Wednesday, December 23, 2009

Face time

I had my mid-year performance review meeting with my boss today. My performance as an employee is measured along several lines: "community building" among users of our service, customer service, development of new services, and quality of output.

I got high marks in all except the first: "community building", which happens to be the item that wields the biggest weight (20%) in an accounting of my overall performance. My boss said I need to be out there with the customers getting more "face time".


I'm thinking as I listened to the words coming out of my boss's mouth:

If I am tops at customer service, develop innovative new services on a regular basis, and deliver at a high quality consistently, what exactly is the added value of this additional "face time" I need to have with my customers on top of the regular day-to-day communication and interaction I have with them?

Do I arrange meetings with them just for the sake of earning some "face time" points?

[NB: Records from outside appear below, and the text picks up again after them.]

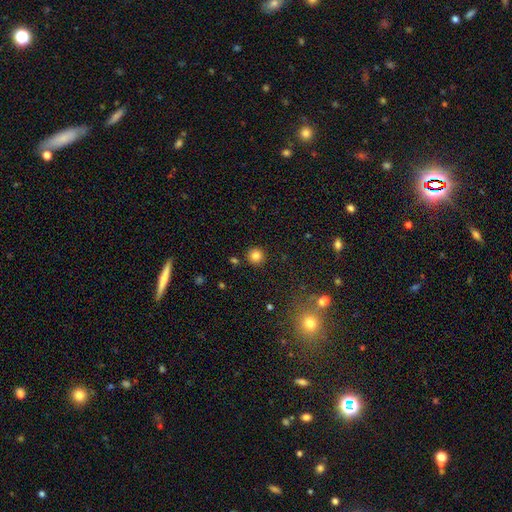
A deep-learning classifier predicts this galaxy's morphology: smooth 82%, star or artifact 12%, featured or disk 5%. Down the decision tree: how rounded — round (95%); merging — none (89%).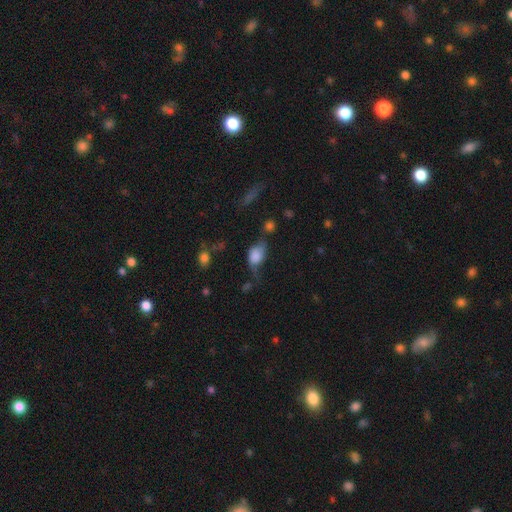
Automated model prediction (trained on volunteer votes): Smooth or featured? Predicted: smooth (p=0.70). How rounded? Predicted: in between (p=0.73). Merging? Predicted: minor disturbance (p=0.32).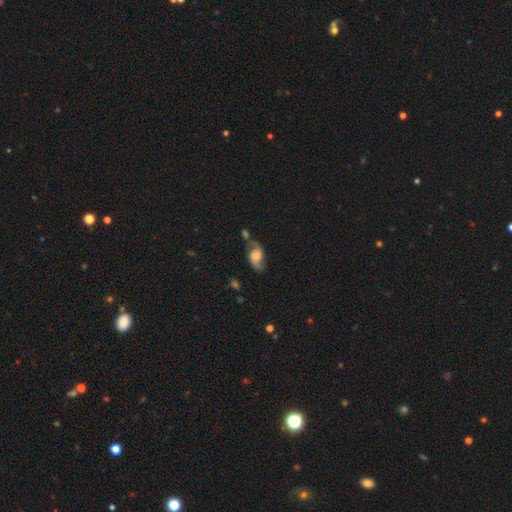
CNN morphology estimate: This is likely a featured or disk galaxy (60%). It is clearly not viewed edge-on (94%). Bar: likely no (62%). Spiral arm pattern: clearly yes (88%). Central bulge: marginally moderate (37%). Merging: possibly none (51%).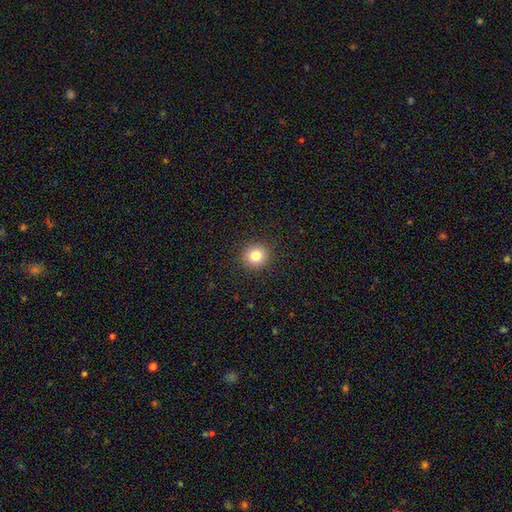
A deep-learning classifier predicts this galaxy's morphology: A smooth galaxy with no disk features (83%) that is round (91%).

Vote fractions:
- Smooth or featured? smooth: 83% / star or artifact: 11% / featured or disk: 6%
- How rounded? round: 91% / in between: 8% / cigar-shaped: 1%
- Merging? none: 92% / minor disturbance: 5% / major disturbance: 2% / merger: 1%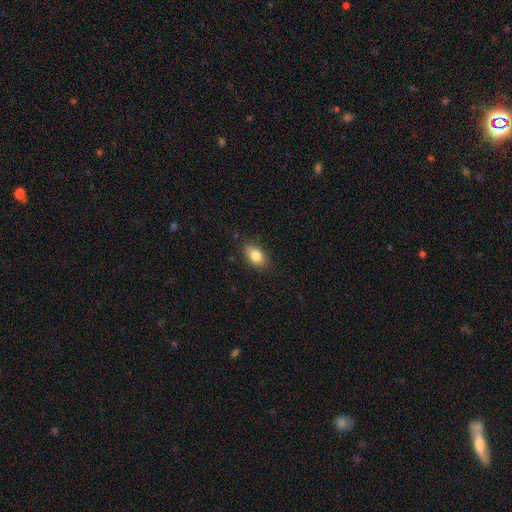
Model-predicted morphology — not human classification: smooth_or_featured: smooth (p=0.82) [alt: featured or disk p=0.09]
how_rounded: in between (p=0.87) [alt: round p=0.10]
merging: none (p=0.83) [alt: minor disturbance p=0.13]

The trouble with the organisation I work for is that there is this nebulous metric around which a big chunk of our "performance" is assessed called "customer satisfaction". This metric is based on a customer satisfaction survey conducted quarterly after which we get our "satisfaction" scores reported at a department level. So the more "customers" rate themselves as being "satisfied" with our department's services the higher our score is, and the happier the boss is. In effect the game around being a department that satisfies its customers is really a popularity contest. The more we schmooze with people, bend the rules for them to make things "easy", and delight them with our personable qualities over the phone, the more we gain face and name recall and overall brownie points with them.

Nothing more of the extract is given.